Des philosophes, des sociologues et des lettrés observent le phénomène avec appréhension. «La masse est toujours intellectuellement inférieure à l'homme isolé», proclamait en 1895 Gustave Le Bon. « L’accession des masses au plein pouvoir social » est « la crise la plus grave que puissent subir les peuples, les nations et les cultures », avertissait José Ortega y Gasset en 1927.
Cette crainte est compréhensible, car après la Grande Guerre, ces masses devenaient un sujet politique incontournable pour les radicaux de droite et de gauche. La révolution russe avait démontré sa force, et les partis communistes et certains socialistes se voient dans le miroir soviétique. La Fédération des Jeunesses socialistes espagnoles, par exemple, appelle en 1932 à la «conquête du pouvoir par l'action révolutionnaire des masses».
La capacité de mobilisation des masses a également été cruciale sur la route du pouvoir des fascistes et des nationaux-socialistes. Les droites radicales européennes y ont d’ailleurs trouvé leurs points de référence. Le premier numéro du quotidien El Fascio en 1933 avertissait que l’État fasciste devait gagner «la masse authentique de la nation pour lui-même». Ainsi, le programme de la Phalange, un an plus tard, appelait au dépassement du capitalisme pour mettre fin à « la misère dans laquelle vivent les masses humaines ».
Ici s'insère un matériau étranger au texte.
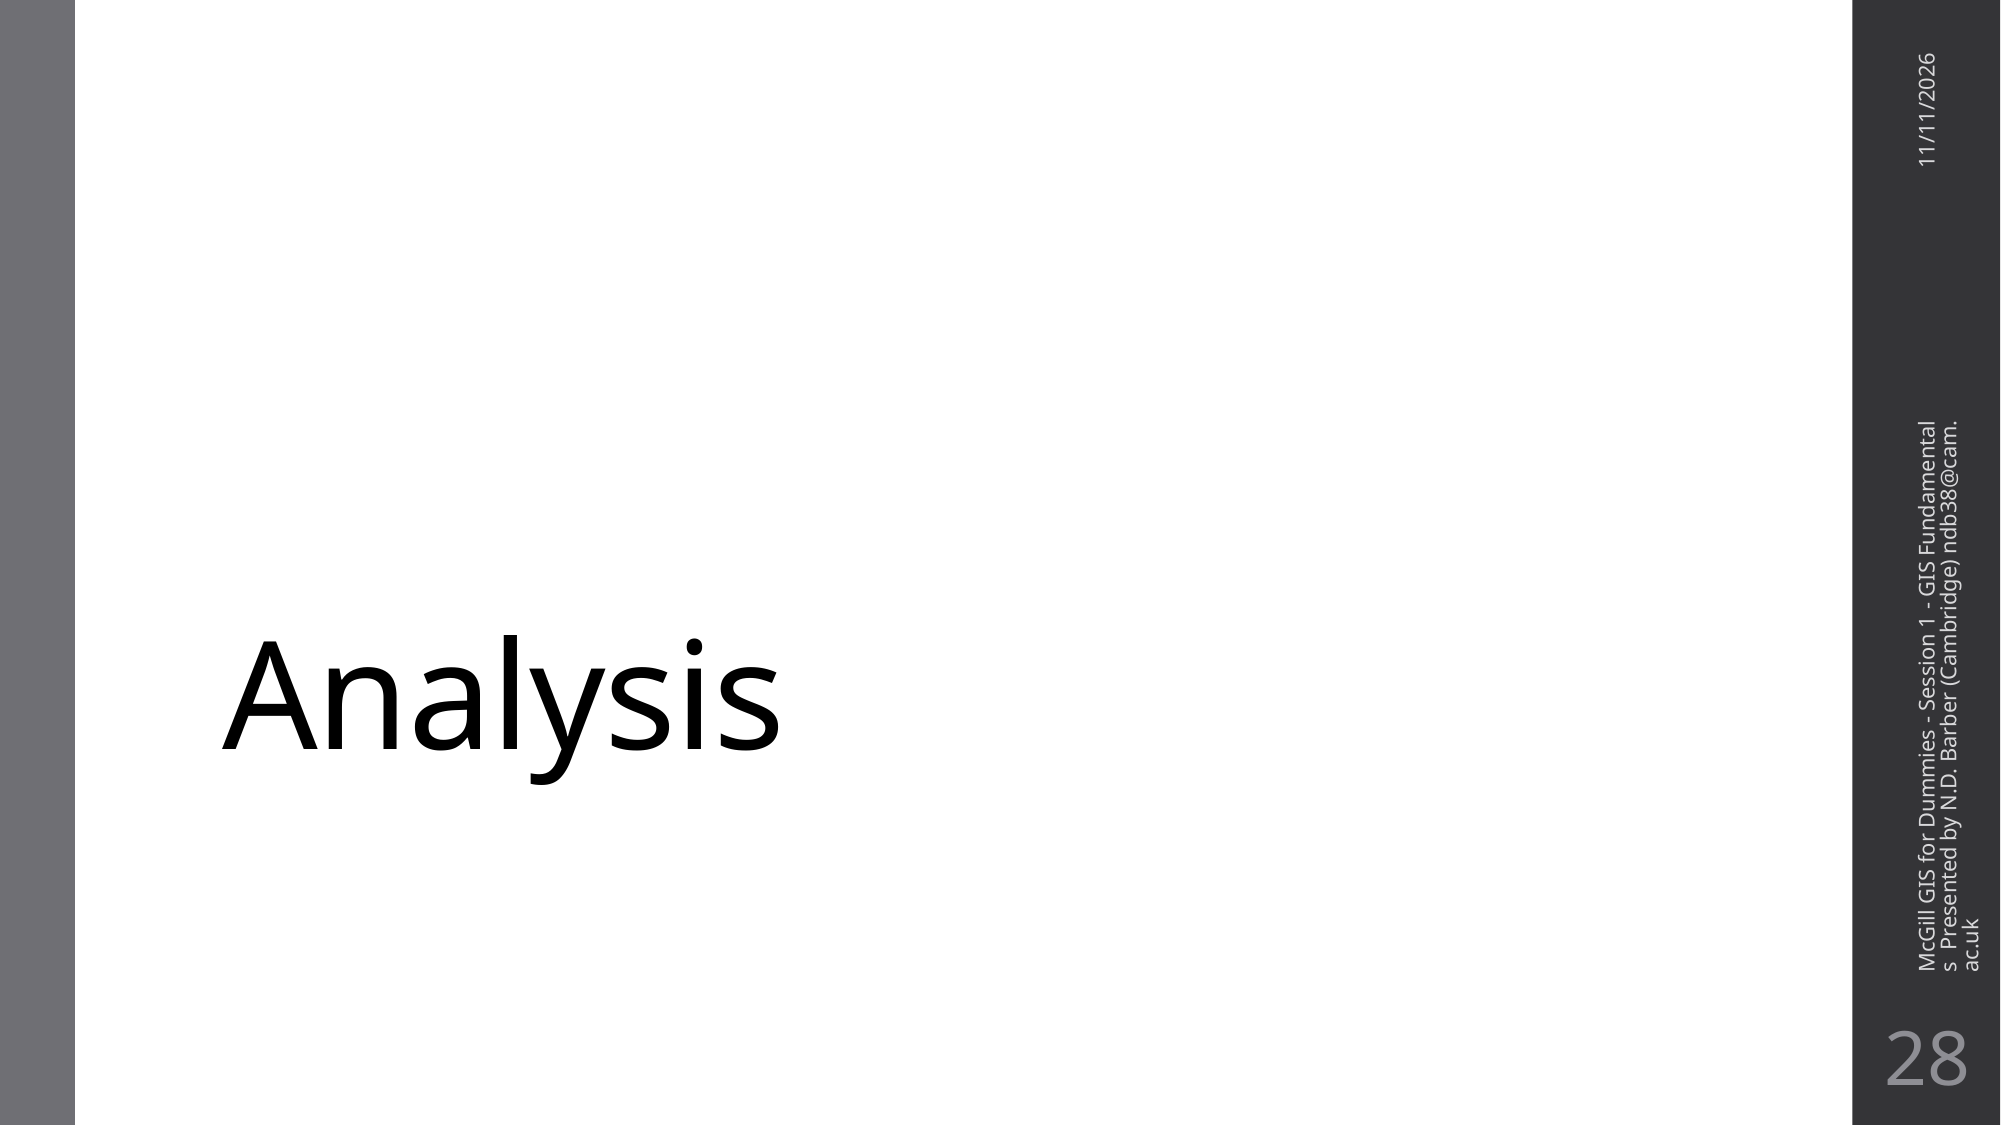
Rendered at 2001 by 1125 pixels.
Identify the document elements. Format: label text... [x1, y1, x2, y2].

footer McGill GIS for Dummies - Session 1 - GIS Fundamentals Presented by N.D. Barber (Cambridge) ndb38@cam.ac.uk [1897, 400, 1958, 988]
title Analysis [206, 124, 1752, 788]
slide_number 27 [1852, 1012, 2000, 1110]
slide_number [1897, 37, 1958, 351]
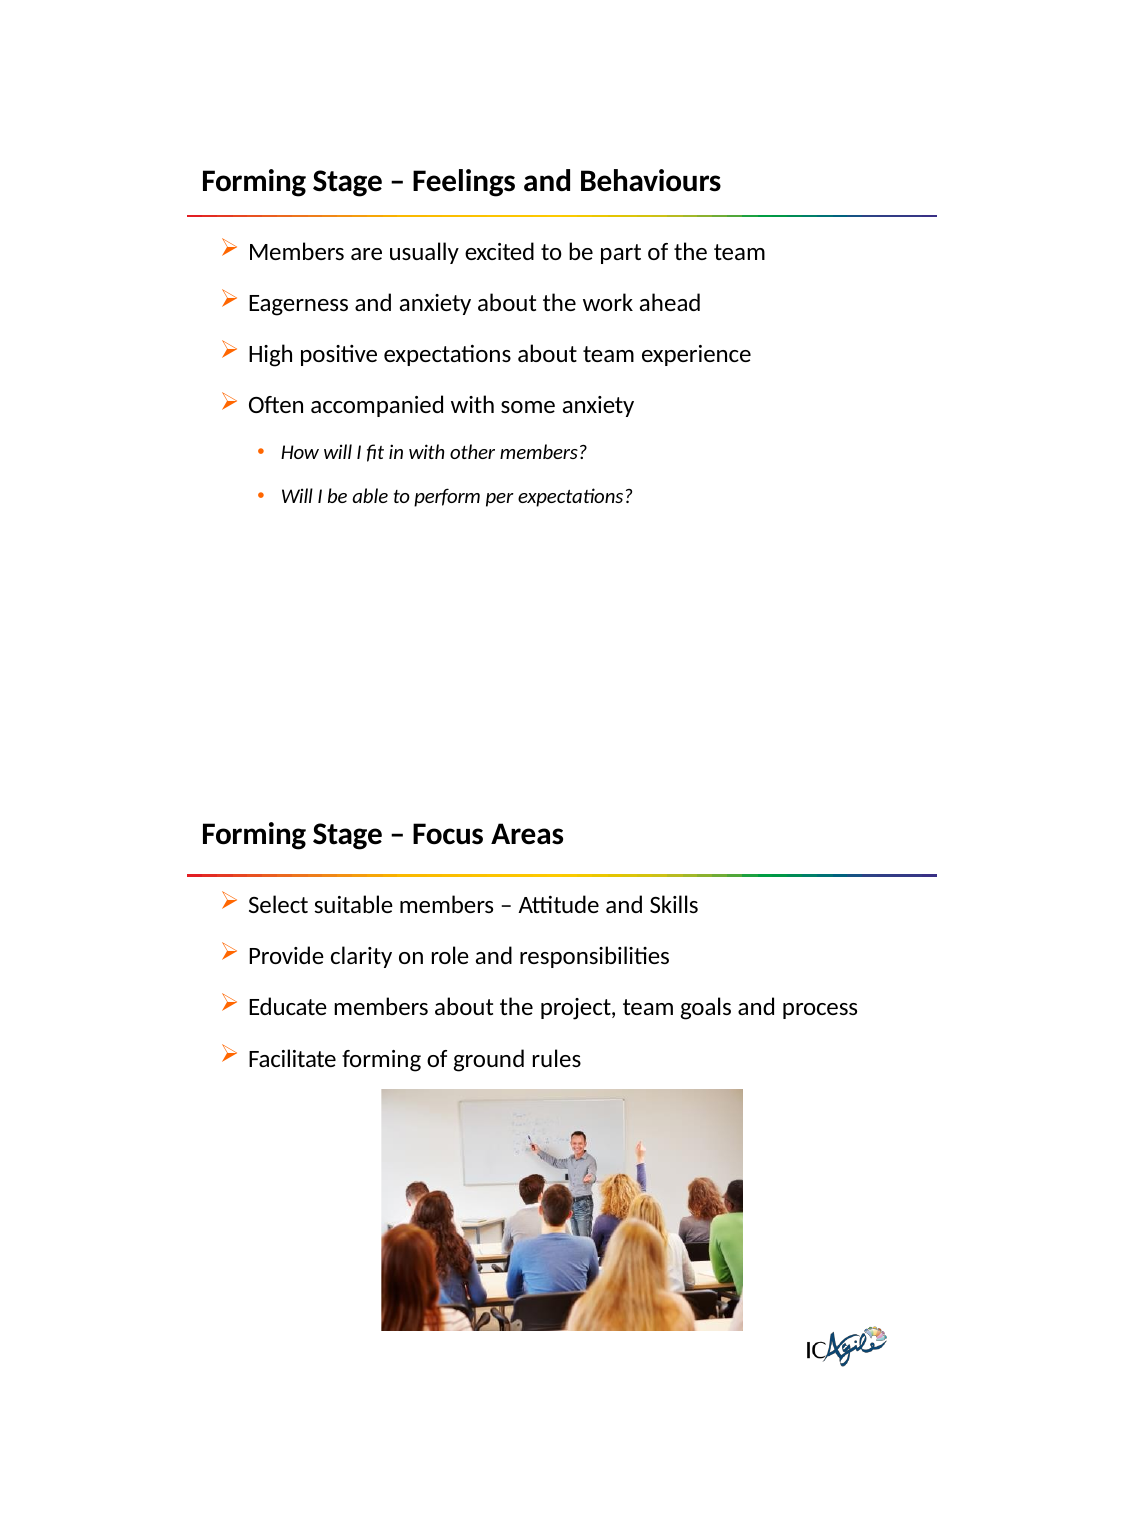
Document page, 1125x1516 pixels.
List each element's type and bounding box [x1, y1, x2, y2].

text_box [187, 813, 938, 1073]
text_box [381, 1089, 743, 1331]
text_box [187, 159, 801, 508]
text_box [799, 1323, 893, 1369]
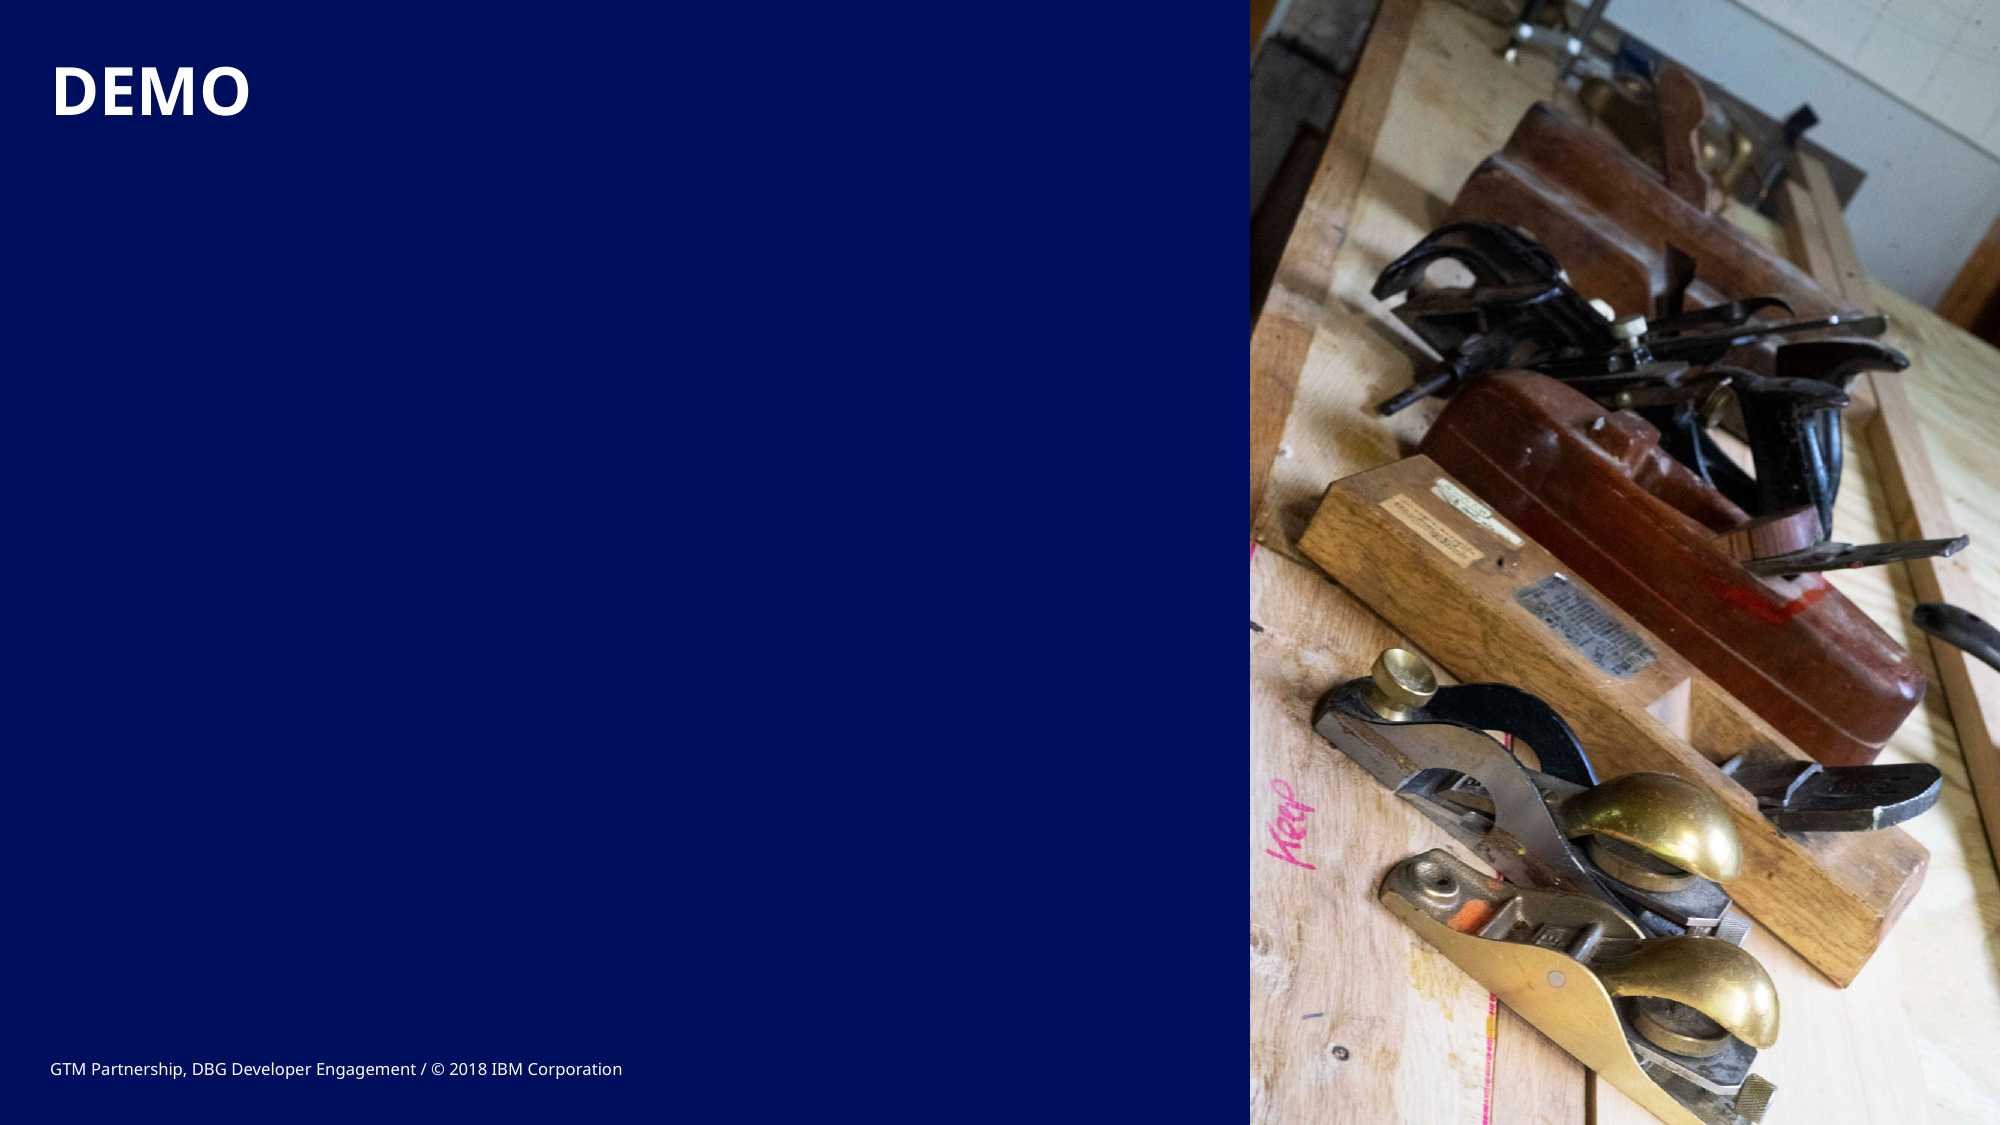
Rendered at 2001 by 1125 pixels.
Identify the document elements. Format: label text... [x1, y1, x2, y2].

title DEMO [50, 57, 1244, 1037]
picture [1249, 0, 2000, 1125]
footer GTM Partnership, DBG Developer Engagement / © 2018 IBM Corporation [50, 1055, 1244, 1086]
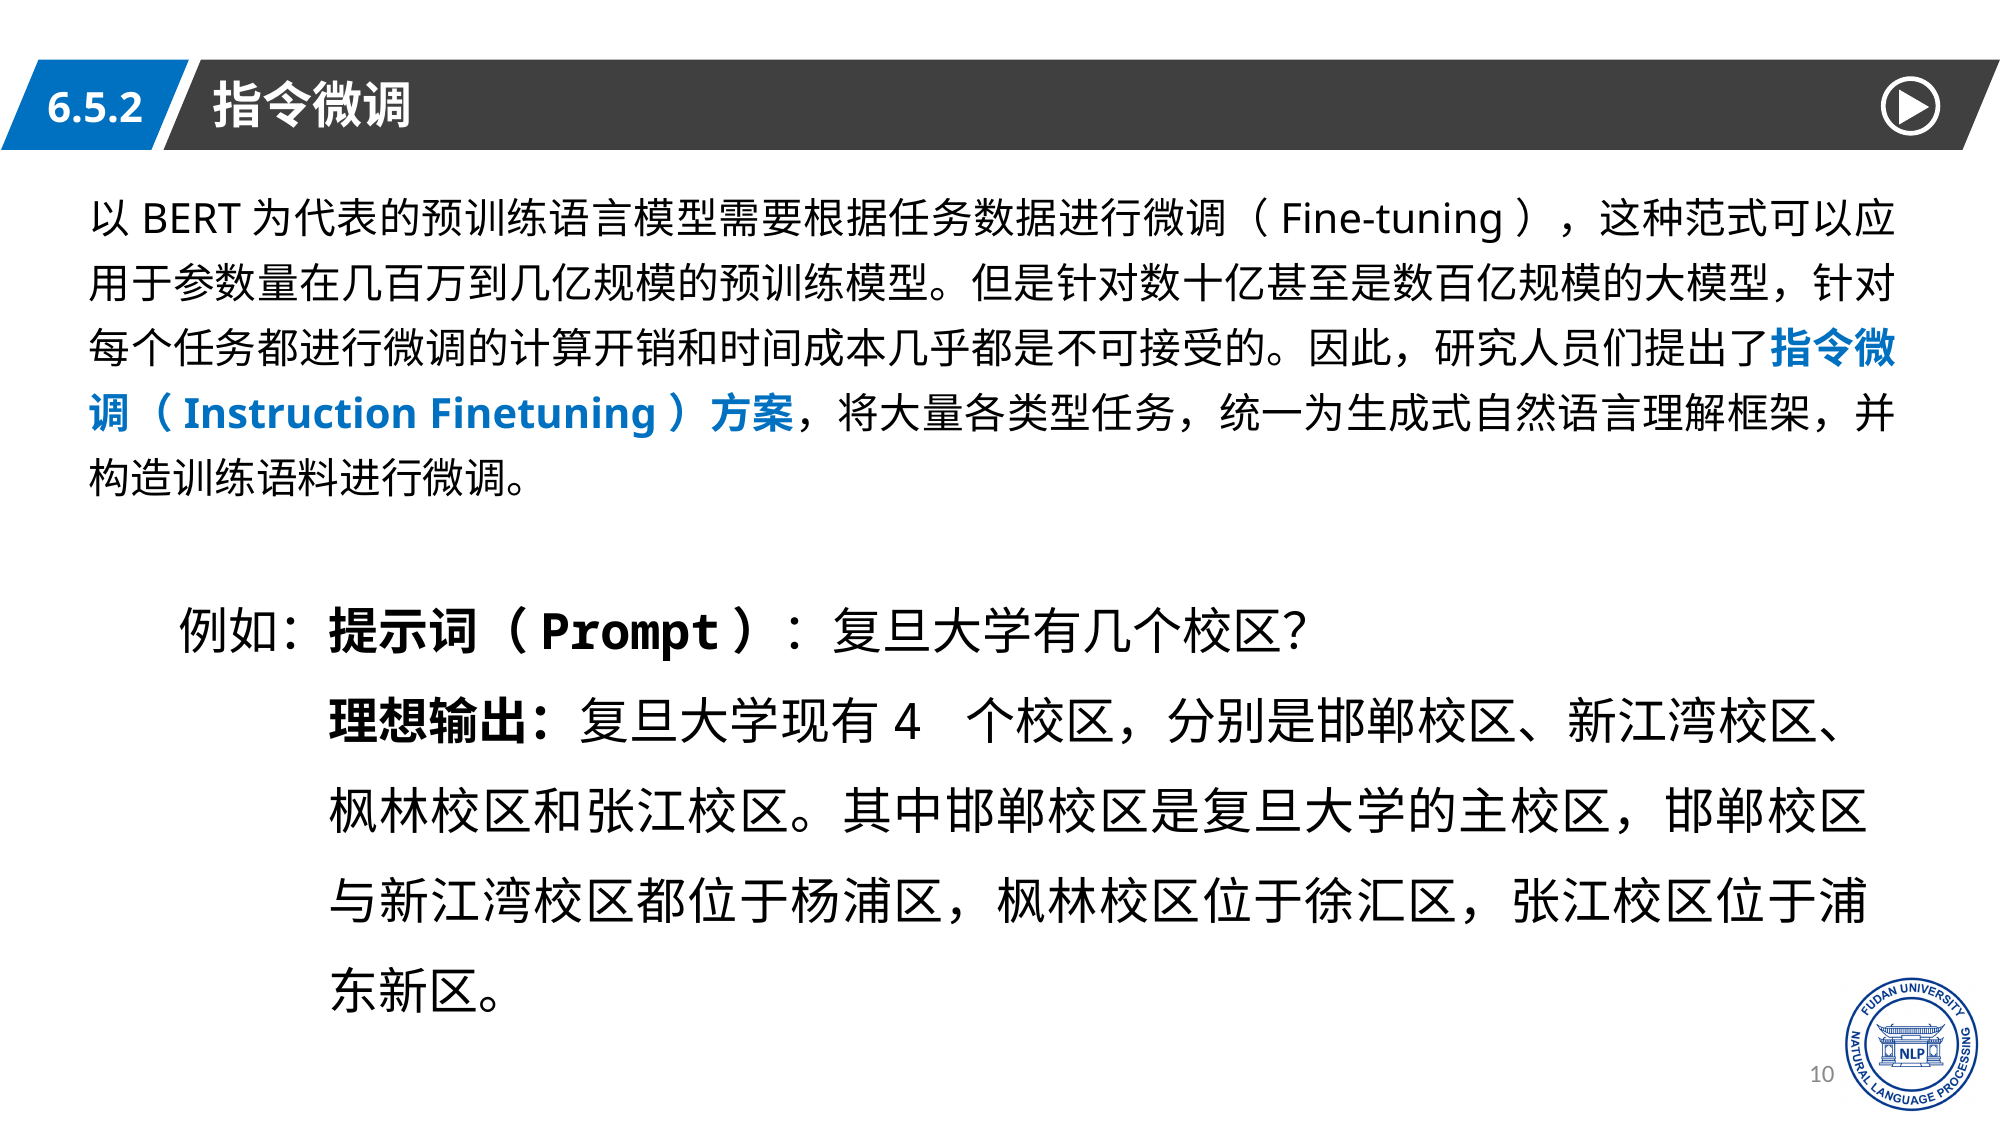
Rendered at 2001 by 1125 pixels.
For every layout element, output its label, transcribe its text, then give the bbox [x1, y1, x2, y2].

picture [1834, 972, 1985, 1117]
text_box [163, 59, 2000, 150]
text_box 以BERT为代表的预训练语言模型需要根据任务数据进行微调（Fine-tuning），这种范式可以应用于参数量在几百万到几亿规模的预训练模型。但是针对数十亿甚至是数百亿规模的大模型，针对每个任务都进行微调的计算开销和时间成本几乎都是不可接受的。因此，研究人员们提出了指令微调（Instruction Finetuning）方案，将大量各类型任务，统一为生成式自然语言理解框架，并构造训练语料进行微调。 [74, 169, 1911, 509]
text_box [32, 59, 189, 120]
text_box 指令微调 [198, 66, 428, 142]
text_box 6.5.2 [26, 73, 164, 138]
slide_number 104 [1412, 1042, 1863, 1103]
text_box 例如：提示词（Prompt）：复旦大学有几个校区？ 理想输出：复旦大学现有4 个校区，分别是邯郸校区、新江湾校区、枫林校区和张江校区。其中邯郸校区是复旦大学的主校区，邯郸校区与新江湾校区都位于杨浦区，枫林校区位于徐汇区，张江校区位于浦东新区。 [163, 562, 1884, 1028]
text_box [1883, 78, 1939, 134]
text_box [1, 89, 157, 150]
Au début des années 1930, seuls quelques pays européens avaient radicalement transformé leurs institutions pour intégrer les masses, c'est-à-dire les citoyens, dans des systèmes politiques démocratiques. L'Espagne les rejoint avec la proclamation de la Seconde République. Mais la République est apparue dans un contexte européen défavorable. Comme l’a observé avec désolation le politicien et écrivain libéral britannique Ramsay Muir en 1930, les principes démocratiques « et les idées de liberté sur lesquelles ils reposent » étaient désormais répudiés sur tout le continent.